One example result :
- without reference gtf : one gene / one isoform : 12110-17714
The first part of this isoform 12-16530 has the same structure intron/exon than isoforms formed with the reference. Then I have a last exon 16530-17714.
-with reference gtf one gene/two isoforms + transcript 1: 12024-17350 = exact transcript from the reference full_read_support "no";
The corresponding no reference last exon is now :
16530 - 16561 16597 - 17350
That's my reference, but in my run this intron is mapped. There is no read that split in two parts. A few reads begin at position 16595. I've checked no read ending at 16561. I thing this RNA doesn't exist in my transcriptome.
+ transcript 2 : 12024-17714 full_read_support "yes"; last exon : 16530-17714, the same exon than the no reference version
Why this transcript2 contains the 12024-12109 portion that is not mapped with RNAseq (instead the reference=transcript1 begin with this sequence) ?
for the two isoforms, I have FPKM values (4 for transcript1 that doesn't seem to exist in my transcriptome and 13 for the transcript2).
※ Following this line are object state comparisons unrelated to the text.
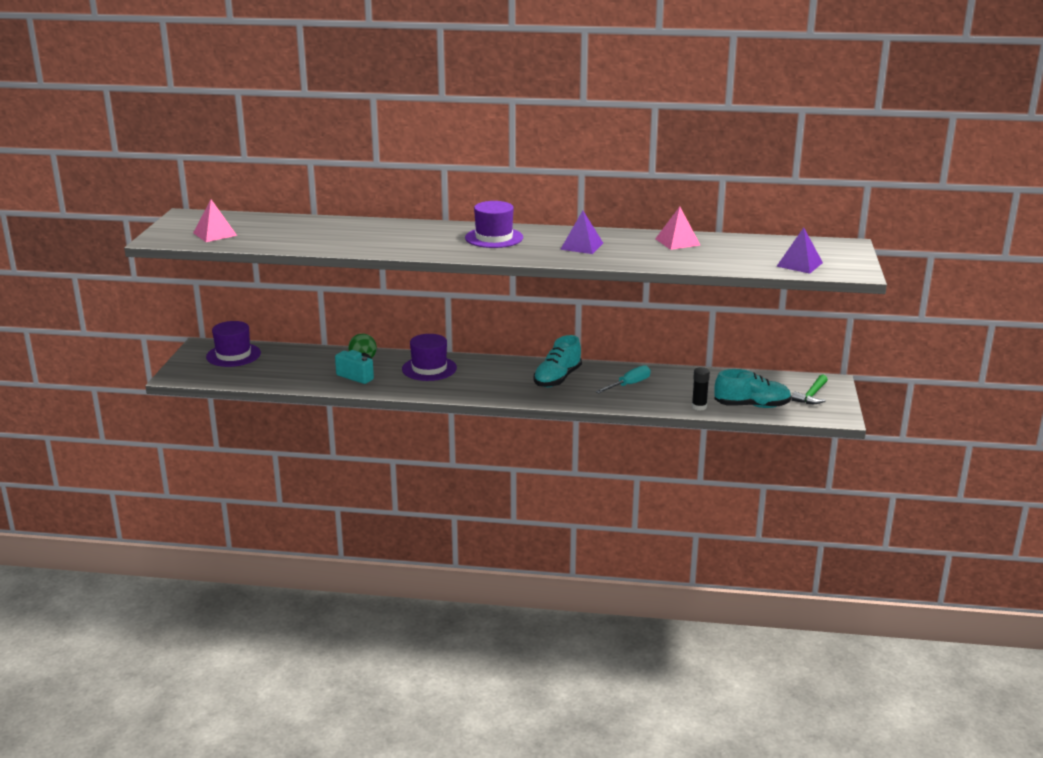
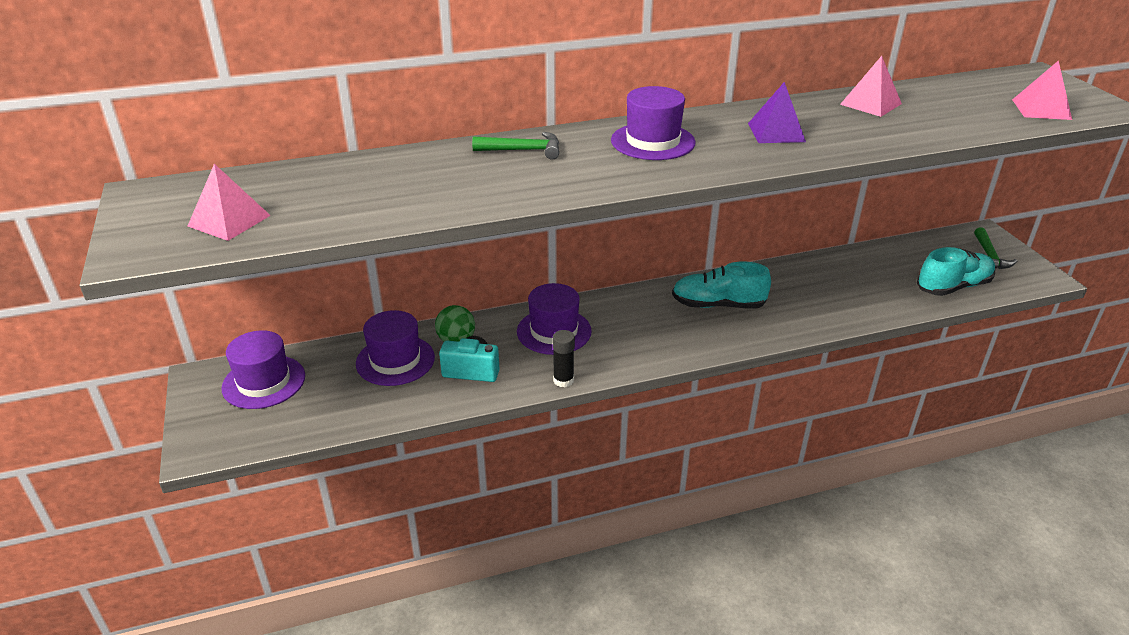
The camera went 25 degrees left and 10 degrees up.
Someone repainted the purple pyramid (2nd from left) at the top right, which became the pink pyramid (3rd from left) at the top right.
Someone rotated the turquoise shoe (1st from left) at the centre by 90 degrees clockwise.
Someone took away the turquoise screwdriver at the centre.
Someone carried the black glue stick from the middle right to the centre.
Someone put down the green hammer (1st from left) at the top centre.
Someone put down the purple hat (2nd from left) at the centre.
How cufflinks attributes those values ?
With the version without gtf reference, I have a FPKM=36, that is the double comparing with the version with reference (13+4=17) while the mapping file is the same.
At least, note that those transcripts are located on the forward strand of the genome and that there is nothing in gtf and cufflink results on the opposite strand at this location.
Many thanks for your suggestions,